===== SUPPLIED INFORMATION

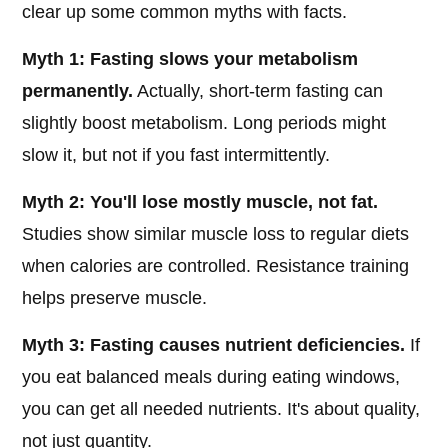
clear up some common myths with facts.
Myth 1: Fasting slows your metabolism
permanently.
Actually, short-term fasting can
slightly boost metabolism. Long periods might
slow it, but not if you fast intermittently.
Myth 2: You'll lose mostly muscle, not fat.
Studies show similar muscle loss to regular diets
when calories are controlled. Resistance training
helps preserve muscle.
Myth 3: Fasting causes nutrient deficiencies.
If
you eat balanced meals during eating windows,
you can get all needed nutrients. It's about quality,
not just quantity.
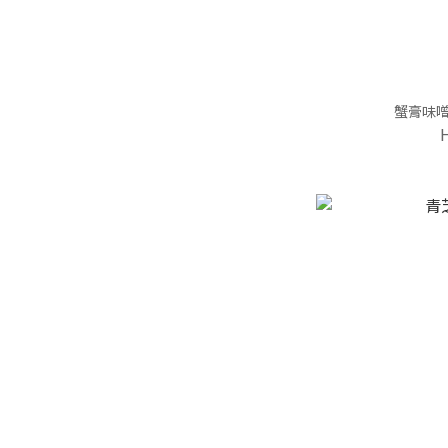
蟹膏味噌(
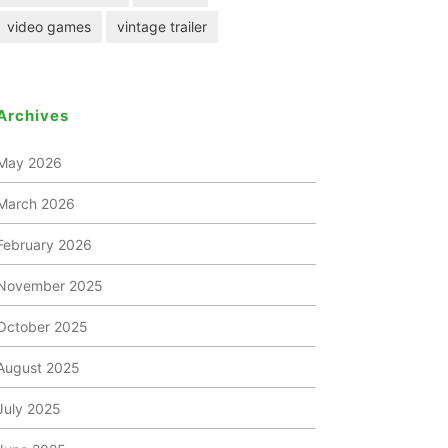
video games
vintage trailer
Archives
May 2026
March 2026
February 2026
November 2025
October 2025
August 2025
July 2025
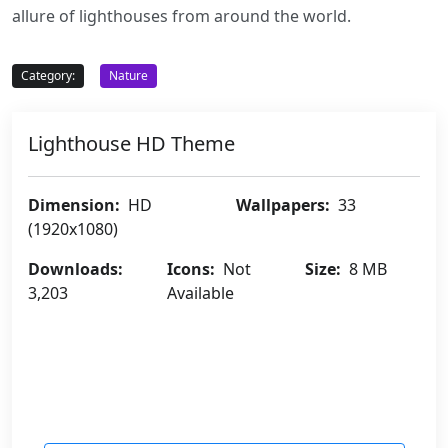
allure of lighthouses from around the world.
Category:
Nature
Lighthouse HD Theme
Dimension:
HD
Wallpapers:
33
(1920x1080)
Downloads:
Icons:
Not
Size:
8 MB
3,203
Available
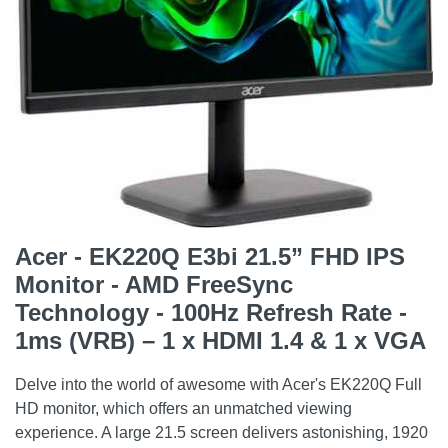
Acer - EK220Q E3bi 21.5” FHD IPS
Monitor - AMD FreeSync
Technology - 100Hz Refresh Rate -
1ms (VRB) – 1 x HDMI 1.4 & 1 x VGA
Delve into the world of awesome with Acer's EK220Q Full
HD monitor, which offers an unmatched viewing
experience. A large 21.5 screen delivers astonishing, 1920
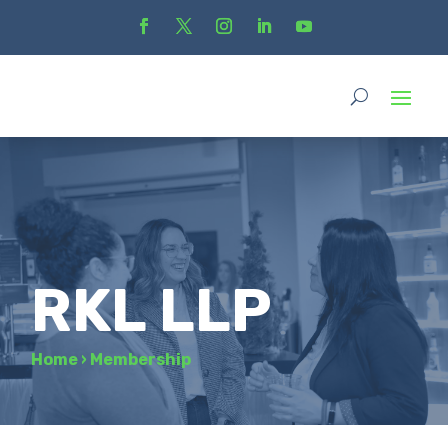
RKL LLP
Home
›
Membership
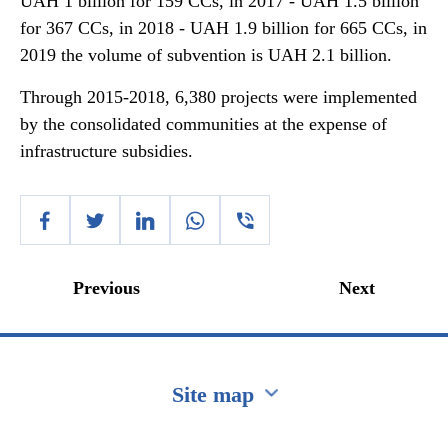
UAH 1 billion for 159 CCs, in 2017 - UAH 1.5 billion
for 367 CCs, in 2018 - UAH 1.9 billion for 665 CCs, in
2019 the volume of subvention is UAH 2.1 billion.
Through 2015-2018, 6,380 projects were implemented
by the consolidated communities at the expense of
infrastructure subsidies.
Previous
Next
Site map
Перейти на сайт Ukraine.ua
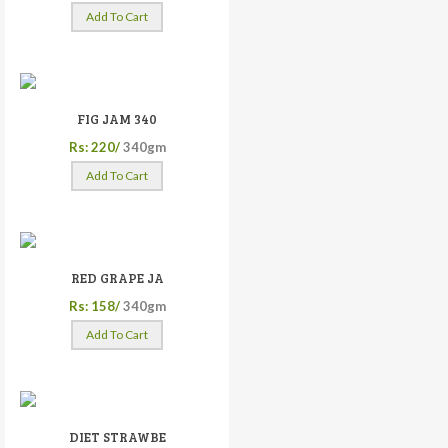
Add To Cart
FIG JAM 340
Rs: 220/
340gm
Add To Cart
RED GRAPE JA
Rs: 158/
340gm
Add To Cart
DIET STRAWBE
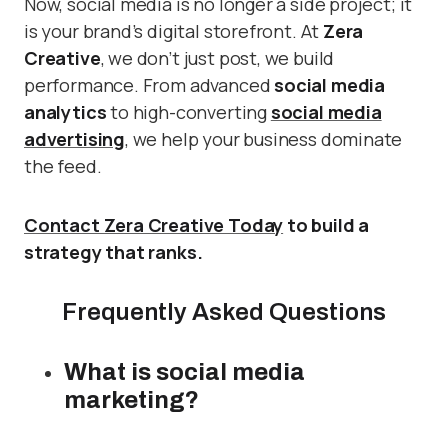
Now, social media is no longer a side project; it
is your brand’s digital storefront. At
Zera
Creative
, we don’t just post, we build
performance. From advanced
social media
analytics
to high-converting
social media
advertising
, we help your business dominate
the feed.
Contact Zera Creative Today
to build a
strategy that ranks.
Frequently Asked Questions
What is social media
marketing?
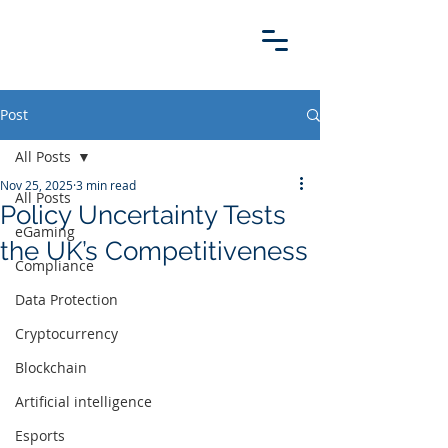
Post
All Posts
Nov 25, 2025
3 min read
All Posts
Policy Uncertainty Tests
eGaming
the UK’s Competitiveness
Compliance
Data Protection
Cryptocurrency
Blockchain
Artificial intelligence
Esports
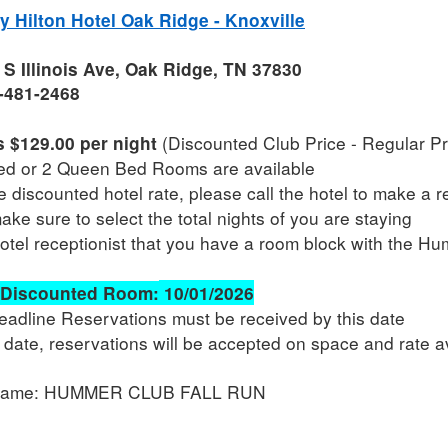
 Hilton Hotel Oak Ridge - Knoxville
S Illinois Ave, Oak Ridge, TN 37830
-481-2468
(Discounted Club Price - Regular Pri
 $129.00 per night
ed or 2 Queen Bed Rooms are available
e discounted hotel rate, please call the hotel to make a 
ke sure to select the total nights of you are staying
hotel receptionist that you have a room block with the H
 Discounted Room:
10/01/2026
Deadline Reservations must be received by this date
s date, reservations will be accepted on space and rate av
Name: HUMMER CLUB FALL RUN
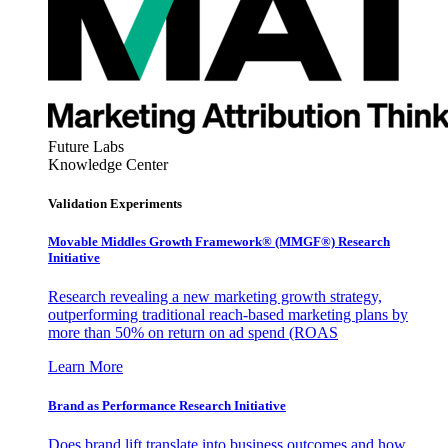
Future Labs
Knowledge Center
Validation Experiments
Movable Middles Growth Framework® (MMGF®) Research
Initiative
Research revealing a new marketing growth strategy,
outperforming traditional reach-based marketing plans by
more than 50% on return on ad spend (ROAS
Learn More
Brand as Performance Research Initiative
Does brand lift translate into business outcomes and how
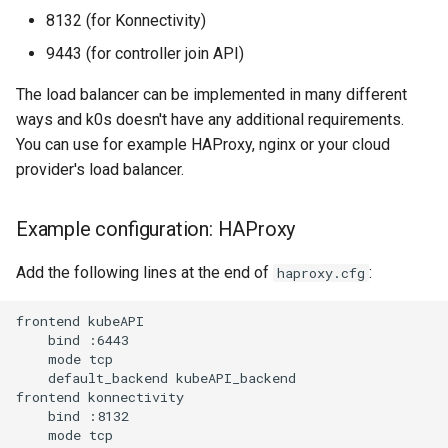
8132 (for Konnectivity)
9443 (for controller join API)
The load balancer can be implemented in many different
ways and k0s doesn't have any additional requirements.
You can use for example HAProxy, nginx or your cloud
provider's load balancer.
Example configuration: HAProxy
Add the following lines at the end of
:
haproxy.cfg
frontend kubeAPI

    bind :6443

    mode tcp

    default_backend kubeAPI_backend

frontend konnectivity

    bind :8132

    mode tcp
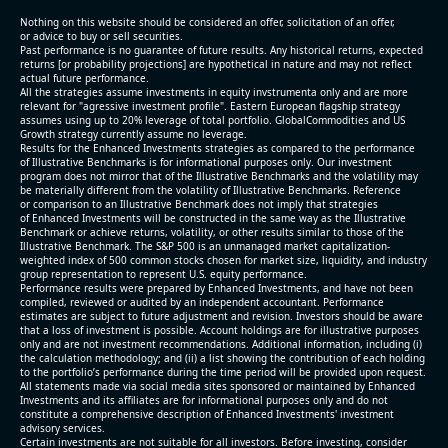
(2026-05-07, After Market Close):
Nothing on this website should be considered an offer, solicitation of an offer,
or advice to buy or sell securities.
Past performance is no guarantee of future results. Any historical returns, expected
- Revenue +10.3% YoY (vs +3.1% in previous quarter
returns [or probability projections] are hypothetical in nature and may not reflect
and historical rate -4.2%)
actual future performance.
All the strategies assume investments in equity invstrumenta only and are more
- EBITDA +9.1% YoY (vs -100.0% in previous quarter
relevant for "agressive investment profile". Eastern European flagship strategy
and historical rate -20.8%)
assumes using up to 20% leverage of total portfolio. GlobalCommodities and US
Growth strategy currently assume no leverage.
- EBITDA margin 16.7% decreased compared to
Results for the Enhanced Investments strategies as compared to the performance
16.9% same period last year
of Illustrative Benchmarks is for informational purposes only. Our investment
- Net Debt increased by $296 mln over the past
program does not mirror that of the Illustrative Benchmarks and the volatility may
be materially different from the volatility of Illustrative Benchmarks. Reference
reporting period (6.3% of market cap)
or comparison to an Illustrative Benchmark does not imply that strategies
- FCF (LTM) -$0.2 bln (negative), 3.3% of market cap
of Enhanced Investments will be constructed in the same way as the Illustrative
Benchmark or achieve returns, volatility, or other results similar to those of the
- EV/EBITDA multiple is 38.5x compared to historical
Illustrative Benchmark. The S&P 500 is an unmanaged market capitalization-
level (75th percentile) of 17.6x
weighted index of 500 common stocks chosen for market size, liquidity, and industry
group representation to represent U.S. equity performance.
- EV/Sales multiple is 5.1x
Performance results were prepared by Enhanced Investments, and have not been
compiled, reviewed or audited by an independent accountant. Performance
estimates are subject to future adjustment and revision. Investors should be aware
that a loss of investment is possible. Account holdings are for illustrative purposes
only and are not investment recommendations. Additional information, including (i)
the calculation methodology; and (ii) a list showing the contribution of each holding
to the portfolio’s performance during the time period will be provided upon request.
All statements made via social media sites sponsored or maintained by Enhanced
Investments and its affiliates are for informational purposes only and do not
constitute a comprehensive description of Enhanced Investments' investment
advisory services.
2026-08-06
#reports #AAOI
Certain investments are not suitable for all investors. Before investing, consider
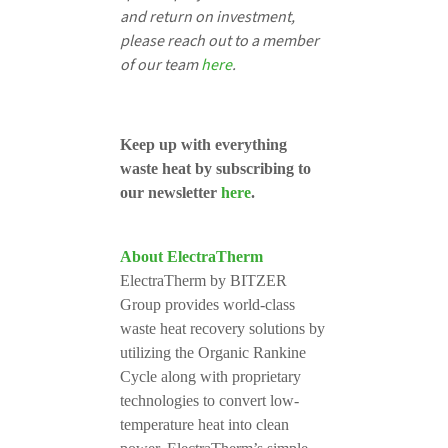
and return on investment,
please reach out to a member
of our team
here
.
Keep up with everything
waste heat by subscribing to
our newsletter
here
.
About ElectraTherm
ElectraTherm by BITZER
Group provides world-class
waste heat recovery solutions by
utilizing the Organic Rankine
Cycle along with proprietary
technologies to convert low-
temperature heat into clean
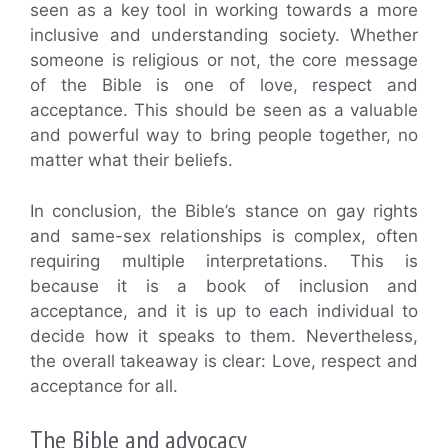
seen as a key tool in working towards a more
inclusive and understanding society. Whether
someone is religious or not, the core message
of the Bible is one of love, respect and
acceptance. This should be seen as a valuable
and powerful way to bring people together, no
matter what their beliefs.
In conclusion, the Bible’s stance on gay rights
and same-sex relationships is complex, often
requiring multiple interpretations. This is
because it is a book of inclusion and
acceptance, and it is up to each individual to
decide how it speaks to them. Nevertheless,
the overall takeaway is clear: Love, respect and
acceptance for all.
The Bible and advocacy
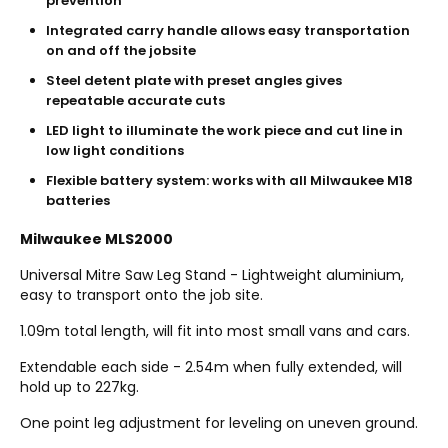
prevention
Integrated carry handle allows easy transportation
on and off the jobsite
Steel detent plate with preset angles gives
repeatable accurate cuts
LED light to illuminate the work piece and cut line in
low light conditions
Flexible battery system: works with all Milwaukee M18
batteries
Milwaukee MLS2000
Universal Mitre Saw Leg Stand - Lightweight aluminium,
easy to transport onto the job site.
1.09m total length, will fit into most small vans and cars.
Extendable each side - 2.54m when fully extended, will
hold up to 227kg.
One point leg adjustment for leveling on uneven ground.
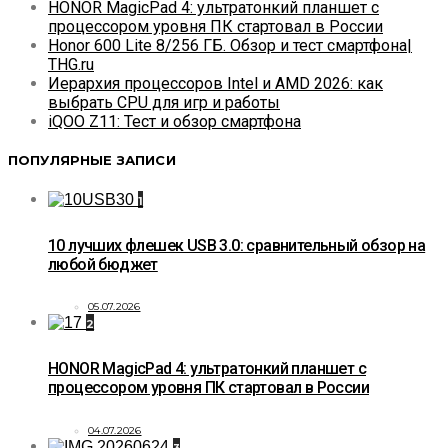
HONOR MagicPad 4: ультратонкий планшет с
процессором уровня ПК стартовал в России
Honor 600 Lite 8/256 ГБ. Обзор и тест смартфона|
THG.ru
Иерархия процессоров Intel и AMD 2026: как
выбрать CPU для игр и работы
iQOO Z11: Тест и обзор смартфона
ПОПУЛЯРНЫЕ ЗАПИСИ
1
10 лучших флешек USB 3.0: сравнительный обзор на
любой бюджет
05.07.2026
2
HONOR MagicPad 4: ультратонкий планшет с
процессором уровня ПК стартовал в России
04.07.2026
3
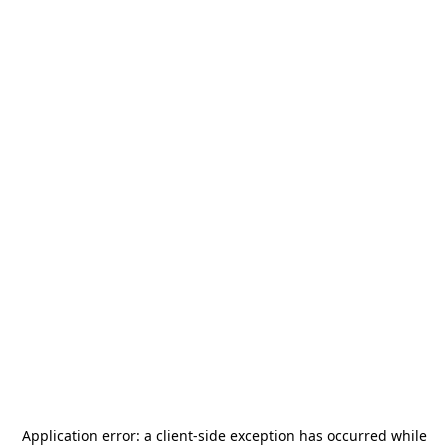
Application error: a
client
-side exception has occurred while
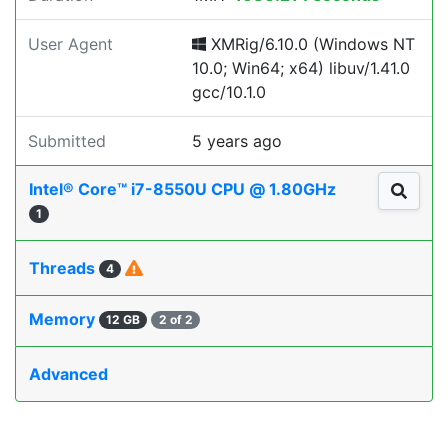
User Agent
XMRig/6.10.0 (Windows NT
10.0; Win64; x64) libuv/1.41.0
gcc/10.1.0
Submitted
5 years ago
Intel® Core™ i7-8550U CPU @ 1.80GHz
1
Threads
4
Memory
12 GB
2 of 2
Advanced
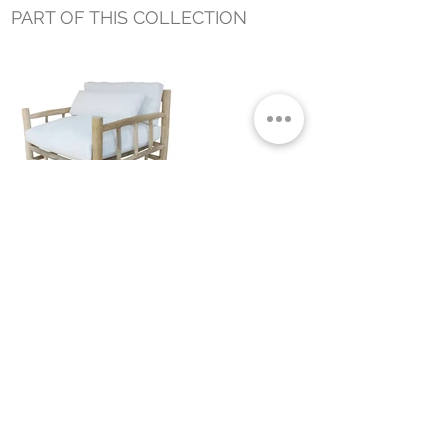
PART OF THIS COLLECTION
BRANCH OUTDOOR OCCASIONAL
CHAIR
Small Title
MIAMI SHOWROOM
5150 NW 37TH AVE
MIAMI, FL 33142
MONDAY TO SATURDAY
10:00AM TO 5:00PM
Join our mailing list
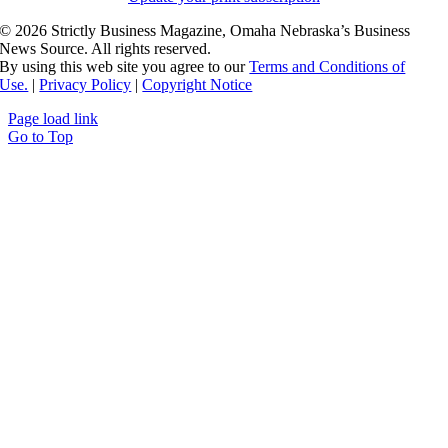
©
2026 Strictly Business Magazine, Omaha Nebraska’s Business
News Source. All rights reserved.
By using this web site you agree to our
Terms and Conditions of
Use.
|
Privacy Policy
|
Copyright Notice
Page load link
Go to Top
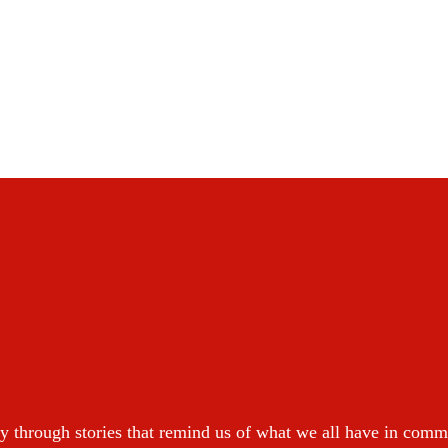
y through stories that remind us of what we all have in com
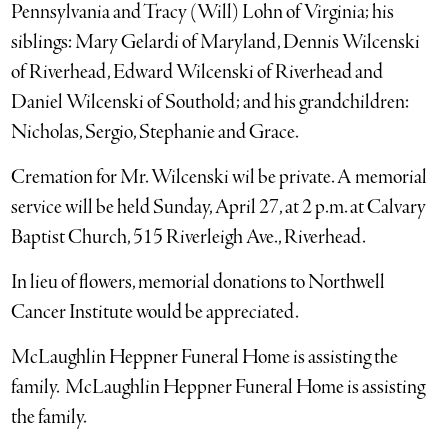
Pennsylvania and Tracy (Will) Lohn of Virginia; his
siblings: Mary Gelardi of Maryland, Dennis Wilcenski
of Riverhead, Edward Wilcenski of Riverhead and
Daniel Wilcenski of Southold; and his grandchildren:
Nicholas, Sergio, Stephanie and Grace.
Cremation for Mr. Wilcenski wil be private. A memorial
service will be held Sunday, April 27, at 2 p.m. at Calvary
Baptist Church, 515 Riverleigh Ave., Riverhead.
In lieu of flowers, memorial donations to Northwell
Cancer Institute would be appreciated.
McLaughlin Heppner Funeral Home is assisting the
family. McLaughlin Heppner Funeral Home is assisting
the family.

==========

** BRIEF **
Please pull from the material the lines between the one containing "(2026-05-07, After Market" and the one containing "- Revenue +10.3%", inclusive, and reproduce them unchanged.

** PROBLEM SOLUTION **
(2026-05-07, After Market Close):
Nothing on this website should be considered an offer, solicitation of an offer,
or advice to buy or sell securities.
Past performance is no guarantee of future results. Any historical returns, expected
- Revenue +10.3% YoY (vs +3.1% in previous quarter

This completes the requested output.